[Dataset entries]

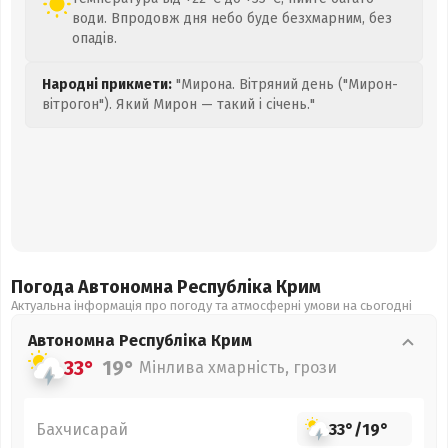
води. Впродовж дня небо буде безхмарним, без
опадів.
Народні прикмети:
"Мирона. Вітряний день ("Мирон-
вітрогон"). Який Мирон — такий і січень."
Погода Автономна Республіка Крим
Актуальна інформація про погоду та атмосферні умови на сьогодні
Автономна Республіка Крим
33°
19°
Мінлива хмарність, грози
Бахчисарай
33°
/
19°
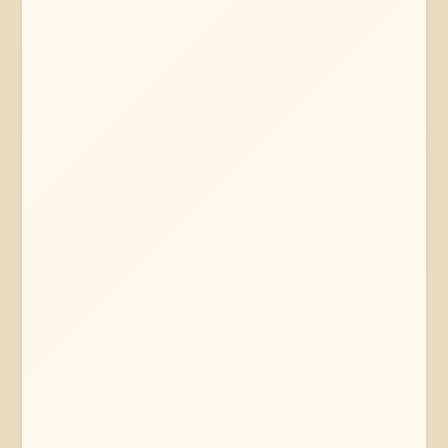
Mehr erfahren
Jetzt anfragen
Lüneburger Heide
Niedersachsen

Work to complete → Every line of the records above should be copied exactly, while the pictures are left behind.

Response below →
води. Впродовж дня небо буде безхмарним, без
опадів.
Народні прикмети:
"Мирона. Вітряний день ("Мирон-
вітрогон"). Який Мирон — такий і січень."
Погода Автономна Республіка Крим
Актуальна інформація про погоду та атмосферні умови на сьогодні
Автономна Республіка Крим
33°
19°
Мінлива хмарність, грози
Бахчисарай
33°
/
19°
Mehr erfahren
Jetzt anfragen
Lüneburger Heide
Niedersachsen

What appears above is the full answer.